3. It is also urged that, the sheriff not having selected viewers and caused the homestead to be marked out, as provided by statute, the plaintiff in any event is entitled to prevail in this particular proceeding. But the plaintiff was claiming as a homestead that which, as a matter of law and upon the very face of his claim, was impossible to be such, and the sheriff was not obliged to desist from *272proceeding with the sale in order that the forms of a vain ceremony should be gone through with.

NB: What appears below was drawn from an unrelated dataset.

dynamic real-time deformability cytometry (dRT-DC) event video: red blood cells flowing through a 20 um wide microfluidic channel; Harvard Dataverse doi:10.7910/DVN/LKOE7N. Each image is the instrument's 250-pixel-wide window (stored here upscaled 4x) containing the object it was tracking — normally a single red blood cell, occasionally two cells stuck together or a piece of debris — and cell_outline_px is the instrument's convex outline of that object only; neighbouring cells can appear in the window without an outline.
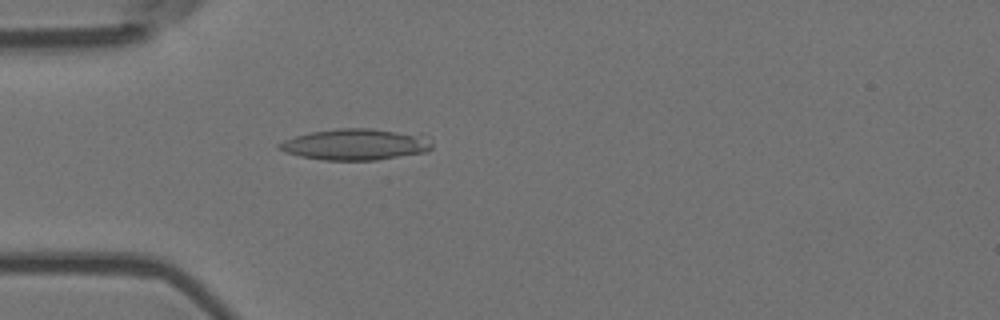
{"species": "Egyptian fruit bat (a non-hibernating species)", "species_latin": "Rousettus aegyptiacus", "temperature_condition": "room temperature", "stored_images_in_passage": 46, "camera_frame_rate_fps": 3000, "um_per_image_px": 0.085, "animal": {"sex": "female"}, "frame": {"image": 1, "passage_image": 7, "time_ms": 2.0, "image_size_px": [1000, 320], "cell_outline_px": [[432, 148], [428, 152], [376, 160], [324, 160], [300, 156], [284, 152], [276, 148], [276, 144], [284, 140], [296, 136], [312, 132], [336, 128], [372, 128], [420, 132], [432, 144]], "centroid_in_image_um": [30.27, 12.26], "position_along_channel_um": 54.7, "area_um2": 28.38}}
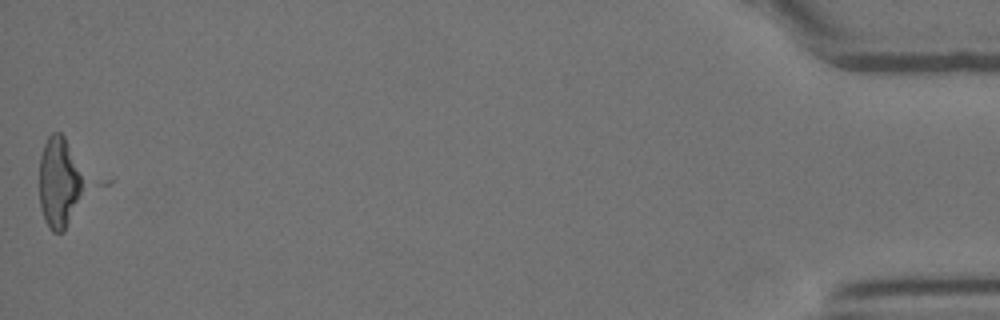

4. The fact that the plaintiff and his wife are elderly persons and that this is an element in their subsistence, while it appeals strongly to our sympathies, cannot affect the law; and, in addition to this, it might even be the ease that the plaintiffs in the execution and defendants here are also elderly persons and may possibly need the money plaintiff owes them quite as urgently as he needs the land. That is a consideration entirely apart from the rules which should control our decision in this case.

The decree of the Circuit Court is reversed and a decree will be entered here that plaintiff have no homestead right in tract No. 4, and that his suit be dismissed.

Reversed and Decree Entered. Costs Re-taxed.

Brown, Rand and Coshow, JJ., concur.